Al día siguiente se encontraban todavía juntos y vivos. Las traviesas de la jaula habían sido
dobladas en varios puntos, pero no obstante no habían cedido.
El océano se había calmado, pero los dos vigilantes y Carmen estaban prisioneros, porque
había sido destruida la escalera externa que llevaba a la escollera.
–¡Dios nos ha protegido! –había dicho Giovanni Magael, cuando vio levantarse el alba y
notó el océano más tranquilo–. Esperaremos confiados a que alguien nos saque de esta situación.
Y esa situación evidentemente no era muy grata para aquellos desgraciados que lo habían
perdido todo y que podían enfrentarse con el hambre.
Las olas habían hecho pedazos todas las cajas y en el almacén no quedaba absolutamente
nada, ni una miga de pan o una gota de agua.
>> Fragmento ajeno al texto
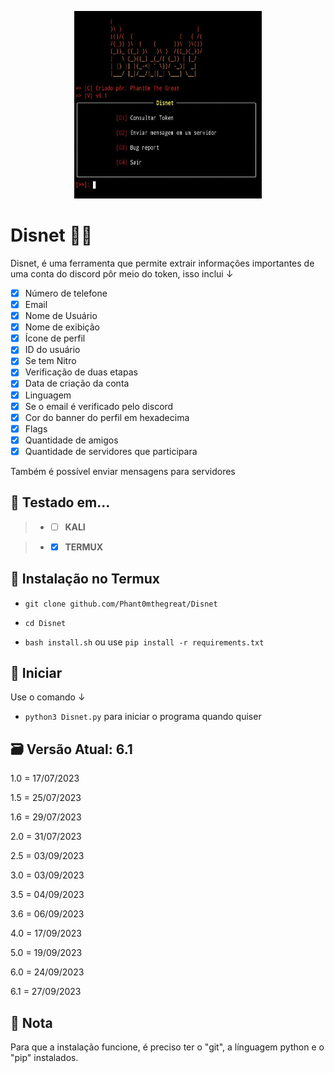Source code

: <p align="center">

  <img width="300" height="300" src="IMG-20230927-WA0009.jpg">
  
# Disnet 💉🔥
Disnet, é uma ferramenta que permite extrair informações importantes de uma conta do discord pôr meio do token, isso inclui ↓
- [x] Número de telefone
- [x] Email
- [x] Nome de Usuário
- [x] Nome de exibição
- [x] Ícone de perfil
- [x] ID do usuário
- [x] Se tem Nitro
- [x] Verificação de duas etapas
- [x] Data de criação da conta
- [x] Linguagem
- [x] Se o email é verificado pelo discord
- [x] Cor do banner do perfil em hexadecima
- [x] Flags
- [x] Quantidade de amigos
- [x] Quantidade de servidores que participara

Também é possível enviar mensagens para servidores 
## 🧪 Testado em...
 > - - [ ] **KALI** 

 > - - [x] **TERMUX**

## 🔧 Instalação no Termux

 - `git clone github.com/Phant0mthegreat/Disnet`

 - `cd Disnet`
   
 - `bash install.sh` ou use `pip install -r requirements.txt`

## 💉 Iniciar
Use o comando ↓
 - `python3 Disnet.py`
para iniciar o programa quando quiser

## 🗃️ Versão Atual: 6.1
1.0 = 17/07/2023

1.5 = 25/07/2023

1.6 = 29/07/2023

2.0 = 31/07/2023

2.5 = 03/09/2023

3.0 = 03/09/2023

3.5 = 04/09/2023

3.6 = 06/09/2023

4.0 = 17/09/2023

5.0 = 19/09/2023

6.0 = 24/09/2023

6.1 = 27/09/2023

## 📜 Nota
Para que a instalação funcione, é preciso ter o "git", a línguagem python e o "pip" instalados.
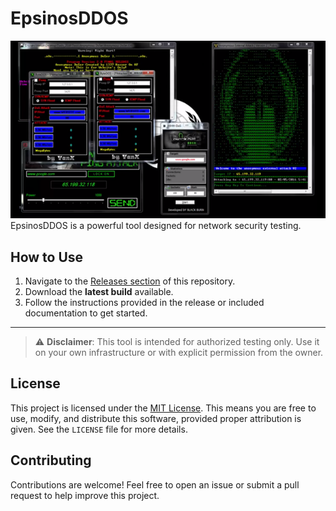 # EpsinosDDOS
![EpsinosDDOS Logo](iKPnNIO.png)
EpsinosDDOS is a powerful tool designed for network security testing.

## How to Use

1. Navigate to the [Releases section](https://github.com/majaracode/epsinddos/releases) of this repository.
2. Download the **latest build** available.
3. Follow the instructions provided in the release or included documentation to get started.

---

> ⚠️ **Disclaimer**: This tool is intended for authorized testing only. Use it on your own infrastructure or with explicit permission from the owner.

## License

This project is licensed under the [MIT License](LICENSE). This means you are free to use, modify, and distribute this software, provided proper attribution is given. See the `LICENSE` file for more details.

## Contributing

Contributions are welcome! Feel free to open an issue or submit a pull request to help improve this project.
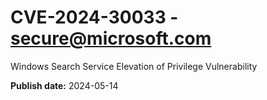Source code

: # CVE-2024-30033 - secure@microsoft.com

Windows Search Service Elevation of Privilege Vulnerability

**Publish date:** 2024-05-14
Afortunadamente, algunos pescadores de la costa, como ya no veían la punta del faro
elevarse en el extremo de la escollera y temían alguna desgracia, habían avisado a las autoridades
portuguesas.
Antes de que el sol se pusiera, una torpedera del Estado, aprovechando un poco de calma
en el océano, fue llevada hasta el escollo de Dhoriol, para informarse de lo que les había sucedido
a los dos vigilantes y a la valiente mujer. Giovanni Magael, su cuñado y su esposa estaban allí
todavía, en la jaula, en la torre derruida.
Fueron sacados de su prisión y llevados a Lisboa.
El heroico coraje del maestro no fue inútil. La nave que había salvado de un naufragio
seguro era un crucero del Estado.
El ministro de la Marina, para compensarle, le nombró jefe vigilante de uno de los astilleros
gubernamentales y le condecoró con una medalla de oro.
En cuanto al faro, fue completamente abandonado, y fue una suerte: dos meses después otra
tempestad acababa con lo que había quedado de él.